Say what you ate. AI extracts calories, protein, carbs, and fat in under 12 seconds. No barcodes. No database. No forms.
Open Salamati and tap the mic icon. No navigation required — the voice input is always one tap from the main screen. The waveform activates immediately, showing Skrypt is listening.
Talk the way you'd describe a meal to a friend. "Grilled chicken sandwich with fries and a Coke" works just as well as "chicken breast, white bread bun, potatoes fried in oil, 355ml cola." Skrypt understands both. Include portion qualifiers if they're useful — "a big portion," "half," "two cups." The AI handles natural language, not just database keywords.
Deepgram transcribes your description in under a second. Claude classifies the domain (nutrition), identifies the foods and portions, and estimates calories, protein, carbohydrates, and fat. The entire AI processing step takes 1–3 seconds on a typical connection. You'll see the structured entry appear on screen with the breakdown.
Review the entry. If the estimate looks right, you're done — the log is saved to your timeline. If you want to adjust a macro or change the food description, tap to edit. Editing is quick and every field is directly accessible. The log is added to your daily totals and your history immediately.
Skrypt's classification model is trained on how people actually talk about food — not just standardized food database names. This means you don't need to speak in "food database" — you can describe meals the way you'd tell a friend.
Estimates are based on typical preparations. Any estimate can be edited after logging. Providing more detail (portion size, cooking method, brand) improves accuracy.
For most people's goals, "accurate enough" is more useful than "exact." Here's what you should expect from Skrypt's voice nutrition tracking:
What Skrypt does well: common whole foods (eggs, chicken, rice, vegetables, fruit), typical restaurant categories (bowls, sandwiches, pasta dishes), and meals you describe with contextual portion cues ("big bowl," "small serving," "half a plate"). The AI also handles cultural food names, cooking method adjustments, and multi-component meals described in a single sentence.
Where estimates are less precise: highly specific packaged foods where exact label data matters (Skrypt doesn't scan nutrition labels), complex restaurant dishes with unknown ingredient quantities, and highly customized meals where the exact proportions are unusual. In these cases, editing the estimate after logging takes about five seconds.
What accuracy means in practice: if you're using nutrition tracking to understand patterns — whether you're eating enough protein, whether you're hitting calorie targets within a 200-calorie range, whether your carb intake correlates with your energy — Skrypt's estimates are accurate enough to generate actionable insights.
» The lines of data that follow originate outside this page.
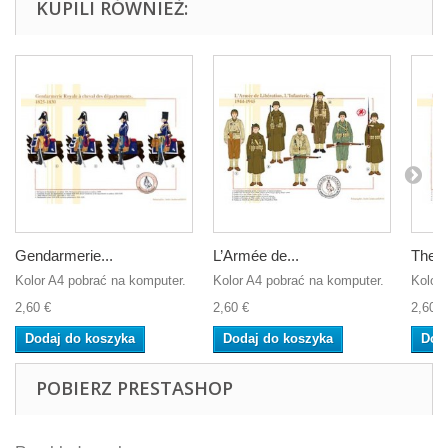
KUPILI RÓWNIEŻ:
Gendarmerie...
L’Armée de...
The 1
Kolor A4 pobrać na komputer.
Kolor A4 pobrać na komputer.
Kolor 
2,60 €
2,60 €
2,60 €
Dodaj do koszyka
Dodaj do koszyka
Dod
POBIERZ PRESTASHOP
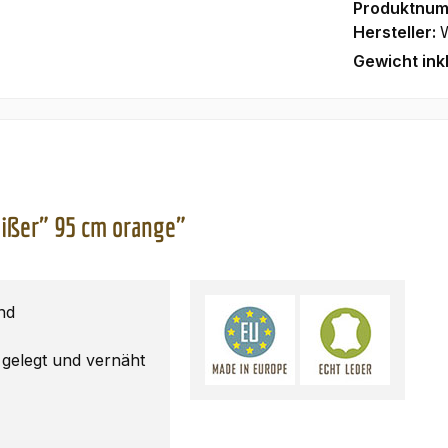
Produktnu
Hersteller:
Gewicht ink
ißer" 95 cm orange"
nd
 gelegt und vernäht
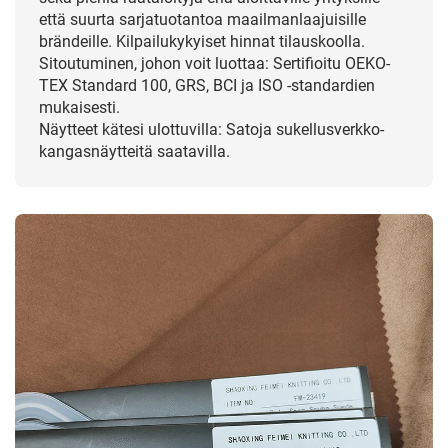
että suurta sarjatuotantoa maailmanlaajuisille
brändeille. Kilpailukykyiset hinnat tilauskoolla.
Sitoutuminen, johon voit luottaa: Sertifioitu OEKO-
TEX Standard 100, GRS, BCI ja ISO -standardien
mukaisesti.
Näytteet kätesi ulottuvilla: Satoja sukellusverkko-
kangasnäytteitä saatavilla.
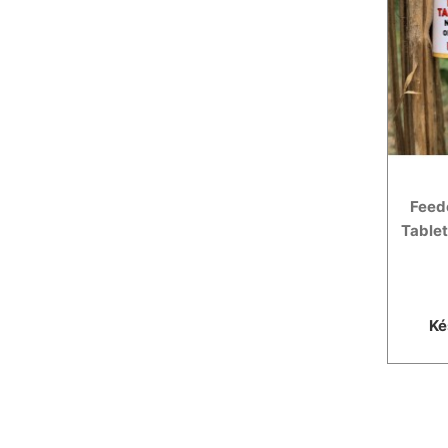
Feed
Tablet
Ké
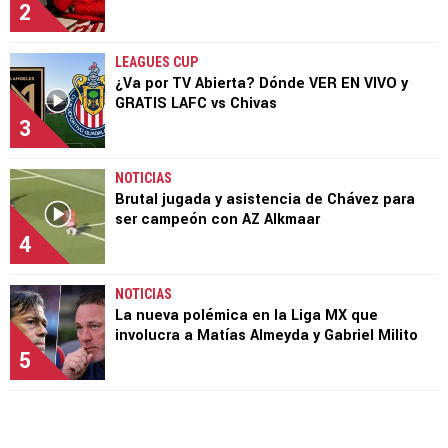
2
LEAGUES CUP
¿Va por TV Abierta? Dónde VER EN VIVO y
GRATIS LAFC vs Chivas
3
NOTICIAS
Brutal jugada y asistencia de Chávez para
ser campeón con AZ Alkmaar
4
NOTICIAS
La nueva polémica en la Liga MX que
involucra a Matías Almeyda y Gabriel Milito
5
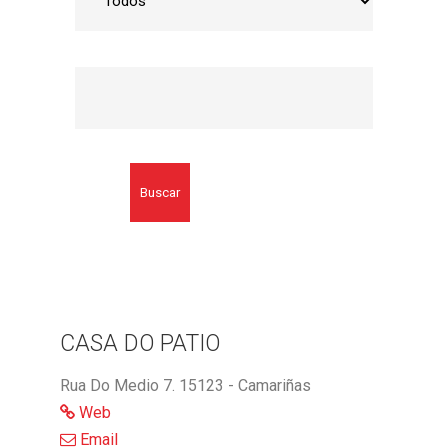
Buscar
CASA DO PATIO
Rua Do Medio 7. 15123 - Camariñas
Web
Email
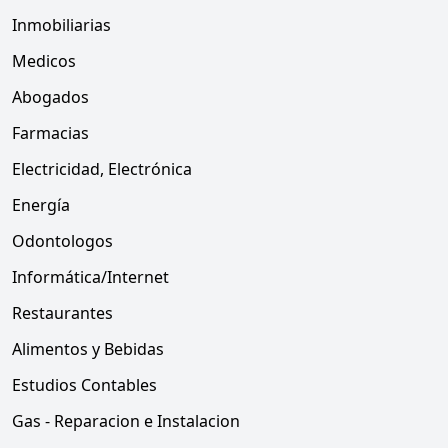
Inmobiliarias
Medicos
Abogados
Farmacias
Electricidad, Electrónica
Energía
Odontologos
Informática/Internet
Restaurantes
Alimentos y Bebidas
Estudios Contables
Gas - Reparacion e Instalacion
Research on nutrition tracking consistently finds that the habit of logging (consistency) matters more for outcomes than the precision of any individual entry.
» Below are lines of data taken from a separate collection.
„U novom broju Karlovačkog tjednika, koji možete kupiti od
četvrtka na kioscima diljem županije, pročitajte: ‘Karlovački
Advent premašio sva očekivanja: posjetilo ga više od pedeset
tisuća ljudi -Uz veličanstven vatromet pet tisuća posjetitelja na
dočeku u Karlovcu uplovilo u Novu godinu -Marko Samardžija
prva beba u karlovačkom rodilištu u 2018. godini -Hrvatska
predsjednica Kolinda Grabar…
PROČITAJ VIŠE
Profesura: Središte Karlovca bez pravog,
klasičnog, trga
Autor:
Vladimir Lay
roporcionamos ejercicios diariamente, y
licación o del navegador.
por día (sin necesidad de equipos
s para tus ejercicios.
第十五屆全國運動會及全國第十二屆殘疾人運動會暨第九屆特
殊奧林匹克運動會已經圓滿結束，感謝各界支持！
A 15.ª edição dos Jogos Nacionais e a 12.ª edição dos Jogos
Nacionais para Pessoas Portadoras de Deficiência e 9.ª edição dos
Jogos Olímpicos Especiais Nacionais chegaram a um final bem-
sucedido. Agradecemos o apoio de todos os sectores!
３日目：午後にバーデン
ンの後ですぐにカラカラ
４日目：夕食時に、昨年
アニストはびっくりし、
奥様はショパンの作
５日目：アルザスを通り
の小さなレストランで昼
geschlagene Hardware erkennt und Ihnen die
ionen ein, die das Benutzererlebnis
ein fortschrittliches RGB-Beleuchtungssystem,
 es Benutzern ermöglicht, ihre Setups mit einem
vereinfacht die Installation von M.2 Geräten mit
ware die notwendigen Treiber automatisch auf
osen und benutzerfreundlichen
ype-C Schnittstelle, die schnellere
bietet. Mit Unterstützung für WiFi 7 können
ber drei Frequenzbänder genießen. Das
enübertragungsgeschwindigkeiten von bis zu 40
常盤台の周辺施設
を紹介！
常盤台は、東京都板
If you need gram-precise tracking from nutrition labels — for competition prep or clinical diet management — you should use Skrypt's edit feature to input exact values, or consider a barcode-scanning app for packaged foods specifically. Skrypt is designed for the other 95% of use cases.
There are three main ways to log nutrition data, each with a different trade-off between speed and precision:
| Method | Speed | Works for | Best for |
|---|---|---|---|
| 🎙️ Voice (Skrypt) | <12 seconds | Everything — whole foods, restaurant meals, home cooking, cultural dishes | Consistency. Logging when life is busy. |
| 📷 Barcode scan | 5–15 seconds | Packaged foods only — anything with a barcode | Exact label nutrition for packaged products |
| 🔍 Database search | 60–120+ seconds | Foods that exist in the database by name | Finding exact entries for known foods |
| ✏️ Manual entry | 120–300+ seconds | Anything — if you know the exact macros | Edited logs, when you have exact values |
The key insight: barcode scanning is fast for packaged foods, but most of what people eat isn't packaged. Home-cooked meals, restaurants, cafés, meals at friends' houses — none of these have barcodes. Voice logging works for all of it at the same speed.
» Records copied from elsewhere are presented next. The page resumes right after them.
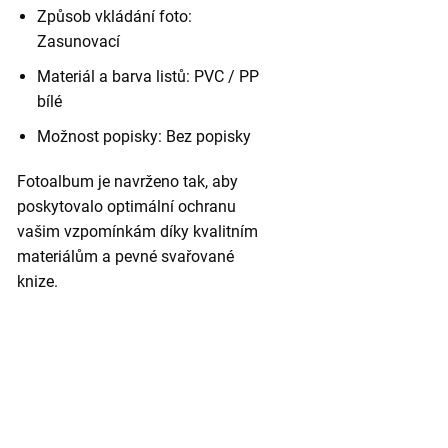
Způsob vkládání foto:
Zasunovací
Materiál a barva listů: PVC / PP
bílé
Možnost popisky: Bez popisky
Fotoalbum je navrženo tak, aby
poskytovalo optimální ochranu
vašim vzpomínkám díky kvalitním
materiálům a pevné svařované
knize.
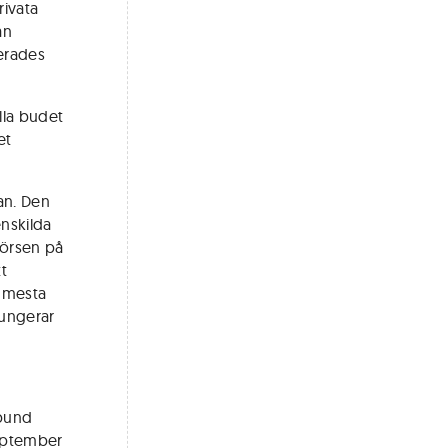
rivata
ån
erades
lla budet
et
an. Den
nskilda
börsen på
tt
n mesta
fungerar
rbund
september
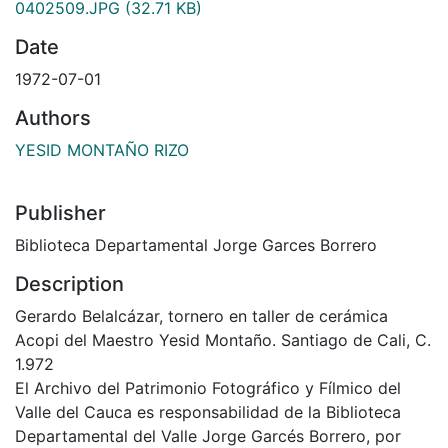
0402509.JPG
(32.71 KB)
Date
1972-07-01
Authors
YESID MONTAÑO RIZO
Publisher
Biblioteca Departamental Jorge Garces Borrero
Description
Gerardo Belalcázar, tornero en taller de cerámica
Acopi del Maestro Yesid Montaño. Santiago de Cali, C.
1.972
El Archivo del Patrimonio Fotográfico y Fílmico del
Valle del Cauca es responsabilidad de la Biblioteca
Departamental del Valle Jorge Garcés Borrero, por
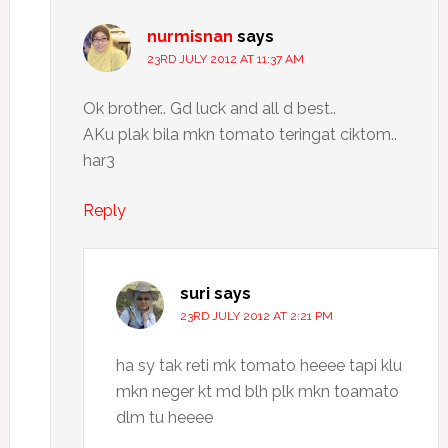
nurmisnan
says
23RD JULY 2012 AT 11:37 AM
Ok brother.. Gd luck and all d best..
AKu plak bila mkn tomato teringat ciktom..
har3
Reply
suri
says
23RD JULY 2012 AT 2:21 PM
ha sy tak reti mk tomato heeee tapi klu
mkn neger kt md blh plk mkn toamato
dlm tu heeee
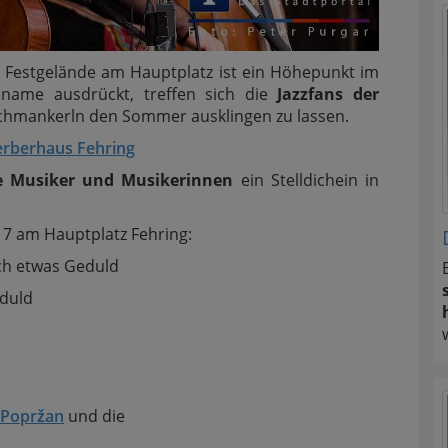
m Festgelände am Hauptplatz ist ein Höhepunkt im
sname ausdrückt, treffen sich die
Jazzfans der
Schmankerln den Sommer ausklingen zu lassen.
erberhaus Fehring
e Musiker und Musikerinnen
ein Stelldichein in
17 am Hauptplatz Fehring:
ch etwas Geduld
eduld
 Popržan
und die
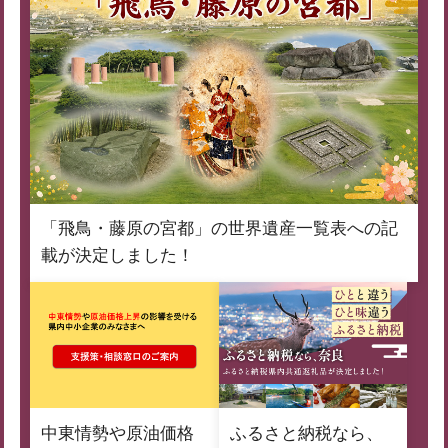
「飛鳥・藤原の宮都」の世界遺産一覧表への記
載が決定しました！
中東情勢や原油価格
ふるさと納税なら、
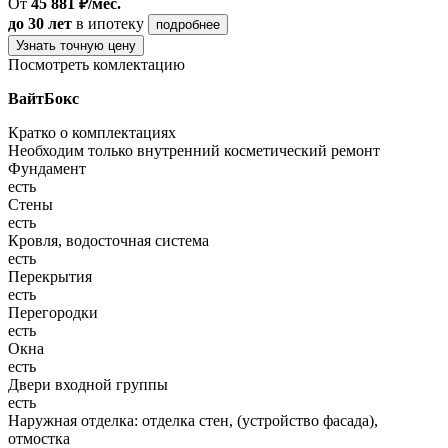
От
45 881 ₽/мес.
до 30 лет
в ипотеку
подробнее
Узнать точную цену
Посмотреть комлектацию
ВайтБокс
Кратко о комплектациях
Необходим только внутренний косметический ремонт
Фундамент
есть
Стены
есть
Кровля, водосточная система
есть
Перекрытия
есть
Перегородки
есть
Окна
есть
Двери входной группы
есть
Наружная отделка: отделка стен, (устройство фасада),
отмостка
Database searching is slow for any meal that isn't a single, known item. A chicken bowl with three toppings requires three separate searches, three portion selections, and three log entries. By voice: one sentence, one entry, done.
Voice nutrition tracking is where most people start with Skrypt — it's the most immediately useful feature and the one with the clearest time savings. But Skrypt is designed around five health domains, and the real value emerges when you use all of them.
Nutrition affects everything else. What you eat affects how you sleep. How you sleep affects your training. Your training affects your mood. Your supplement routine affects your energy and recovery. Skrypt tracks all five with the same voice-first approach, and the AI can surface connections across them over time.
The "Ask Skrypt" feature lets you query your own health history in natural language: "What was my protein intake last week?" "How many days did I hit my vegetable goal?" "Was my energy better on days I ate breakfast?" These questions require all five domains to be in the same system — which is why Skrypt tracks all of them.
You can start with just nutrition logging and add other domains gradually. Many users start by replacing their food diary with voice logging, then add sleep and supplement tracking in week two, then start mood check-ins when they're curious about patterns. Each domain is additive — they don't require each other to work.